Task to complete
Give the text read from the records as a Markdown table with the columns Row and Text, one line per row, from the line with "avec son perroquet sur l’épaule. Bien que" up to and including the line with "и так изысканно!". Leave out blank lines and the pictures.

Provided records
--------

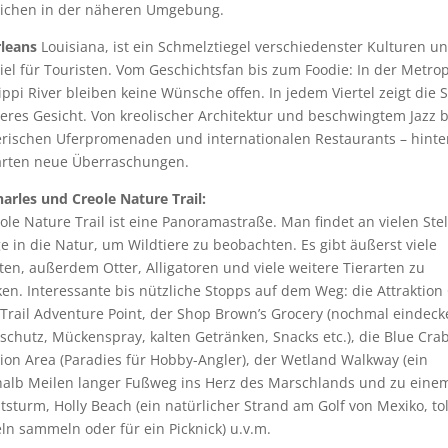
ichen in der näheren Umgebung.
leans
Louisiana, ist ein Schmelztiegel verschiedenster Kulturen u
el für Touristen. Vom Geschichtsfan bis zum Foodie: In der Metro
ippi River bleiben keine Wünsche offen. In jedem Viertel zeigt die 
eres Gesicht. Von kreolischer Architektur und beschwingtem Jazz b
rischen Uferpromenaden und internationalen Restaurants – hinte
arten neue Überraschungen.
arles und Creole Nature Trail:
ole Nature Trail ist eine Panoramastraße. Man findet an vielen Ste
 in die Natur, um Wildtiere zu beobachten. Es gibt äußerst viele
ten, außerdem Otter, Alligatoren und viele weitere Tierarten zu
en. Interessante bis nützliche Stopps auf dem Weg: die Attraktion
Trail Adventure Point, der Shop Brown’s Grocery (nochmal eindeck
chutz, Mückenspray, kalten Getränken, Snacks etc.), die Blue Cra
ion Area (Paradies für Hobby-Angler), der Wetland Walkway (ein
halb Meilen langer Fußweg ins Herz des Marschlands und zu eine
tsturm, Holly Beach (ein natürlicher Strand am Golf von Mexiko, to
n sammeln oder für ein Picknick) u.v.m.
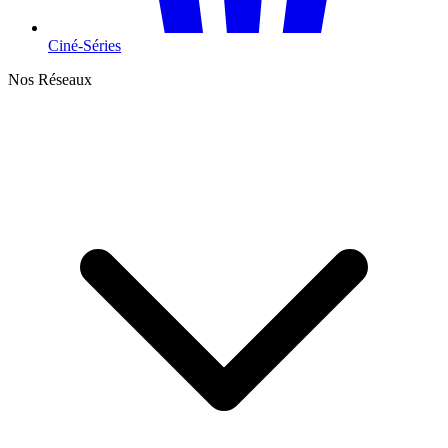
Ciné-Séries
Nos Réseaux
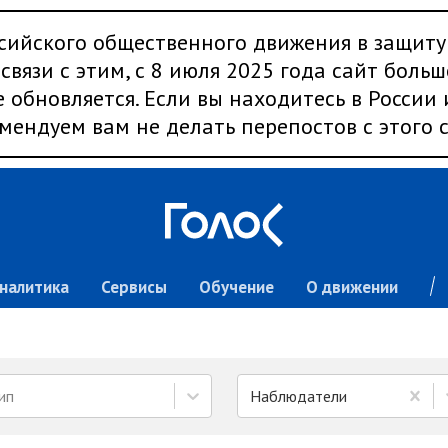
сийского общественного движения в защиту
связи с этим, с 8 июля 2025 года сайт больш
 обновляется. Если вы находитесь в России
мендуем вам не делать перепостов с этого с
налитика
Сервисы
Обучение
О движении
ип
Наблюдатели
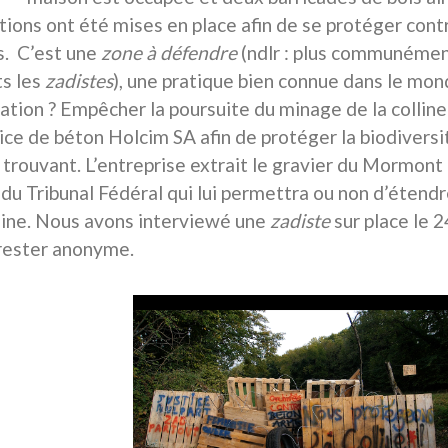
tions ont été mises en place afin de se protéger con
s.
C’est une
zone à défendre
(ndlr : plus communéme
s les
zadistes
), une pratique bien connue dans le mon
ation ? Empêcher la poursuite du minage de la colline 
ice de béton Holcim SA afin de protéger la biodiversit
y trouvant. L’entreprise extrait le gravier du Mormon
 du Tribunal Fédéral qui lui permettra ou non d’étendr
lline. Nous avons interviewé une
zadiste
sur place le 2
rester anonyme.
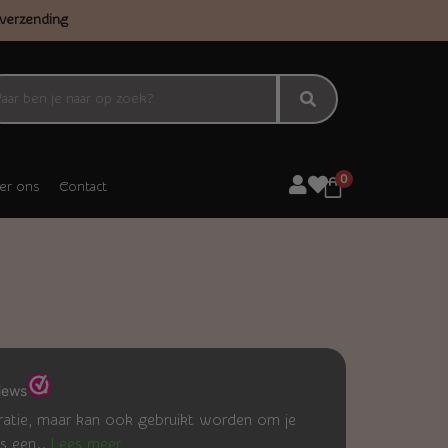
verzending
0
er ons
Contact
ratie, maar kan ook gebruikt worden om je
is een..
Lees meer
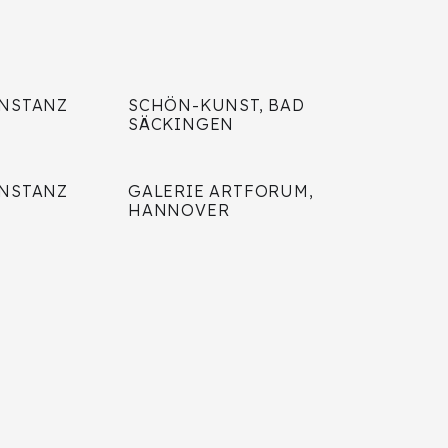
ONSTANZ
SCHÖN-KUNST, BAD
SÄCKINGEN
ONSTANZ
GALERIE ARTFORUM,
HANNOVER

--------

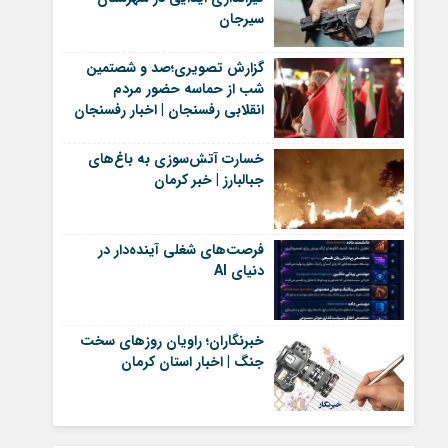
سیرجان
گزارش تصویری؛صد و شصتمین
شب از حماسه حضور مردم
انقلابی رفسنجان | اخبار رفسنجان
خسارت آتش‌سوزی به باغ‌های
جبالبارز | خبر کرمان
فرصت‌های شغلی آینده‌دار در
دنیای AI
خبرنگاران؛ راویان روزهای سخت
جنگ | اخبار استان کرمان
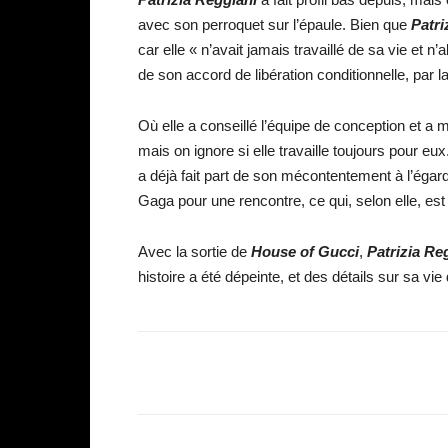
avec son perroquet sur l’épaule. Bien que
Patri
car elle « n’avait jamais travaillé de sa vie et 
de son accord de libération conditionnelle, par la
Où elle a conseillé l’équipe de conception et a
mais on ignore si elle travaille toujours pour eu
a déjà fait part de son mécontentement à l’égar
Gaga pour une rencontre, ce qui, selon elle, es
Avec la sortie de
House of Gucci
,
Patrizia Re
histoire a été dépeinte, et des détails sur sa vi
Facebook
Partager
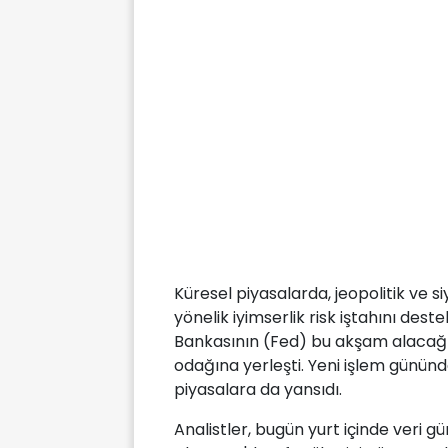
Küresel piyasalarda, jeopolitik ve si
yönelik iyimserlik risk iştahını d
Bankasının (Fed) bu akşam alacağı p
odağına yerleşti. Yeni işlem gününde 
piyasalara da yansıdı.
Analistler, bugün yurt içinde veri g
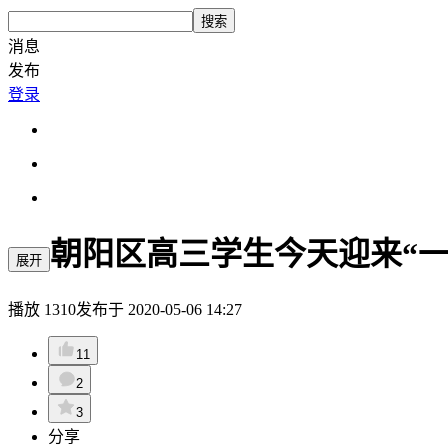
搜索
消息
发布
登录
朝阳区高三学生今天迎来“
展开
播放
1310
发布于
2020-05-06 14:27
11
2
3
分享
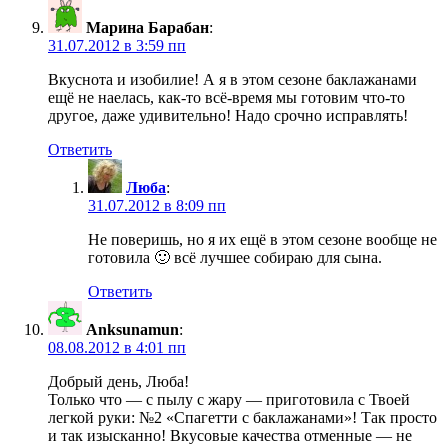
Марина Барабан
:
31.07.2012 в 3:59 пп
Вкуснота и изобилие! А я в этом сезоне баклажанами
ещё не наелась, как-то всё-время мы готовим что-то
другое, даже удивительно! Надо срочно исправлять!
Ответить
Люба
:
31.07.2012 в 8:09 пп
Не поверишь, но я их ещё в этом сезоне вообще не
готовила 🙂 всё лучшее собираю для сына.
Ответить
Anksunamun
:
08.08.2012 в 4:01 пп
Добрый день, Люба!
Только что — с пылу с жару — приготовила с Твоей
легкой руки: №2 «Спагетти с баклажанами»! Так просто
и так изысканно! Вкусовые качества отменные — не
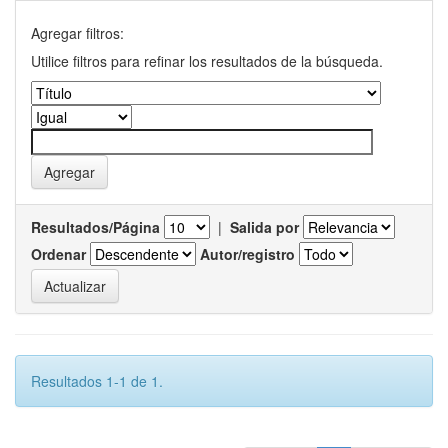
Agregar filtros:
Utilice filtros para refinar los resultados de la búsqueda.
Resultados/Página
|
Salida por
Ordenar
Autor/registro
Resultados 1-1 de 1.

--------

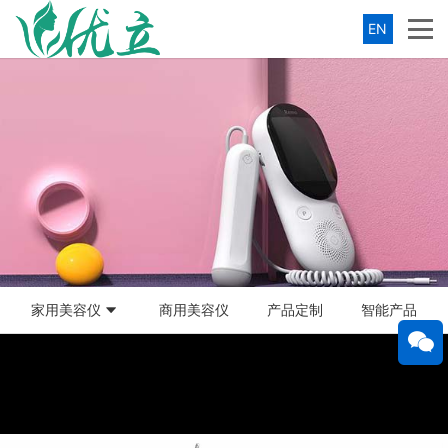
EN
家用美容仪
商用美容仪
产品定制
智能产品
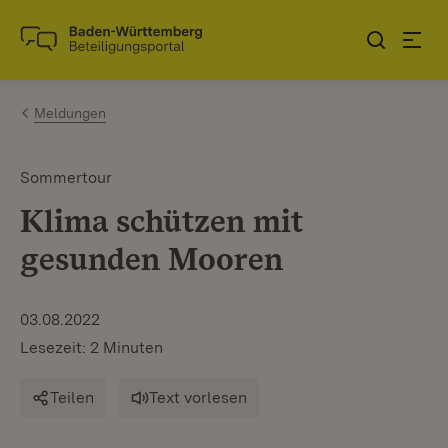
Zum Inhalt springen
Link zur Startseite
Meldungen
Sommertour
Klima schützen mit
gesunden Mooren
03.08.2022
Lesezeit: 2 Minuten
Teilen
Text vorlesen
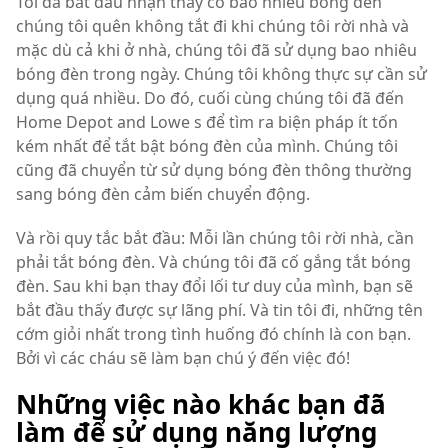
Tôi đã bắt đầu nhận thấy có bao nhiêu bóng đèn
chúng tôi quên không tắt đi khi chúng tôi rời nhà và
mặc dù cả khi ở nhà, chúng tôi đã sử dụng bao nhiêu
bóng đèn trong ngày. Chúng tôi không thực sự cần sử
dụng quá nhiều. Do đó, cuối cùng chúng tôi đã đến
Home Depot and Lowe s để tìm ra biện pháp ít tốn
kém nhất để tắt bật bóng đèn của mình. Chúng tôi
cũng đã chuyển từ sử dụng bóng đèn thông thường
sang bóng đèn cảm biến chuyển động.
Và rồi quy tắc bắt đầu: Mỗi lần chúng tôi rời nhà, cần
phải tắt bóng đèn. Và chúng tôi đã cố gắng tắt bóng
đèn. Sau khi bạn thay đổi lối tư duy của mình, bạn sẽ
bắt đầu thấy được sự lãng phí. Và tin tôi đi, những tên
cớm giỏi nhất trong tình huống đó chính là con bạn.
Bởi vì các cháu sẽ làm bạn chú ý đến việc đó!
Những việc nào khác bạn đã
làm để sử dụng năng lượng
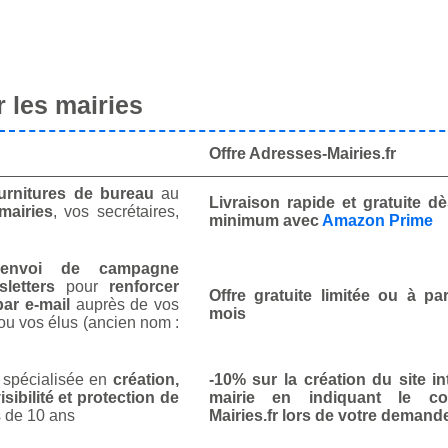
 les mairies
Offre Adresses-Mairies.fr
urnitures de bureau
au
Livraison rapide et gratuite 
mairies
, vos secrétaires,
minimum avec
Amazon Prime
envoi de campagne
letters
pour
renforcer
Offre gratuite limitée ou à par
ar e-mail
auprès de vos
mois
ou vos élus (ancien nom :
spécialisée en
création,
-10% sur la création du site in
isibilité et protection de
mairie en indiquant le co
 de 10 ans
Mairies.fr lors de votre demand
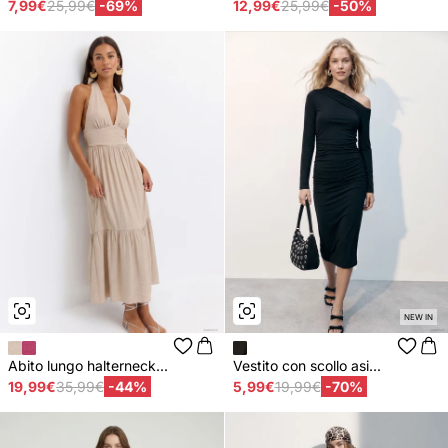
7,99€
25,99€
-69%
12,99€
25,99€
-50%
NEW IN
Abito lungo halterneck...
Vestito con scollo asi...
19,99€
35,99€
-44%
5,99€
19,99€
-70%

--------

Exercise output
| Row | Text |
|---|---|
| 1 | avec son perroquet sur l’épaule. Bien que |
| 2 | Patri |
| 3 | car elle « n’avait jamais travaillé de sa vie et  |
| 4 | de son accord de libération conditionnelle, par la |
| 5 | Où elle a conseillé l’équipe de conception et a |
| 6 | mais on ignore si elle travaille toujours pour eu |
| 7 | a déjà fait part de son mécontentement à l’égar |
| 8 | Gaga pour une rencontre, ce qui, selon elle, es |
| 9 | Avec la sortie de |
| 10 | House of Gucci |
| 11 | , |
| 12 | Patrizia Re |
| 13 | histoire a été dépeinte, et des détails sur sa vi |
| 14 | Facebook |
| 15 | Partager |
| 16 | Küresel piyasalarda, jeopolitik ve si |
| 17 | yönelik iyimserlik risk iştahını d |
| 18 | Bankasının (Fed) bu akşam alacağı p |
| 19 | odağına yerleşti. Yeni işlem gününde  |
| 20 | piyasalara da yansıdı. |
| 21 | Analistler, bugün yurt içinde veri g |
| 22 | 搜索 |
| 23 | 消息 |
| 24 | 发布 |
| 25 | 登录 |
| 26 | 朝阳区高三学生今天迎来“ |
| 27 | 展开 |
| 28 | 播放 |
| 29 | 1310 |
| 30 | 发布于 |
| 31 | 2020-05-06 14:27 |
| 32 | 11 |
| 33 | 2 |
| 34 | 3 |
| 35 | 分享 |
| 36 | Марина Барабан |
| 37 | : |
| 38 | 31.07.2012 в 3:59 пп |
| 39 | Вкуснота и изобилие! А я в этом сезоне баклажанами |
| 40 | ещё не наелась, как-то всё-время мы готовим что-то |
| 41 | другое, даже удивительно! Надо срочно исправлять! |
| 42 | Ответить |
| 43 | Люба |
| 44 | : |
| 45 | 31.07.2012 в 8:09 пп |
| 46 | Не поверишь, но я их ещё в этом сезоне вообще не |
| 47 | готовила 🙂 всё лучшее собираю для сына. |
| 48 | Ответить |
| 49 | Anksunamun |
| 50 | : |
| 51 | 08.08.2012 в 4:01 пп |
| 52 | Добрый день, Люба! |
| 53 | Только что — с пылу с жару — приготовила с Твоей |
| 54 | легкой руки: №2 «Спагетти с баклажанами»! Так просто |
| 55 | и так изысканно! Вкусовые качества отменные — не |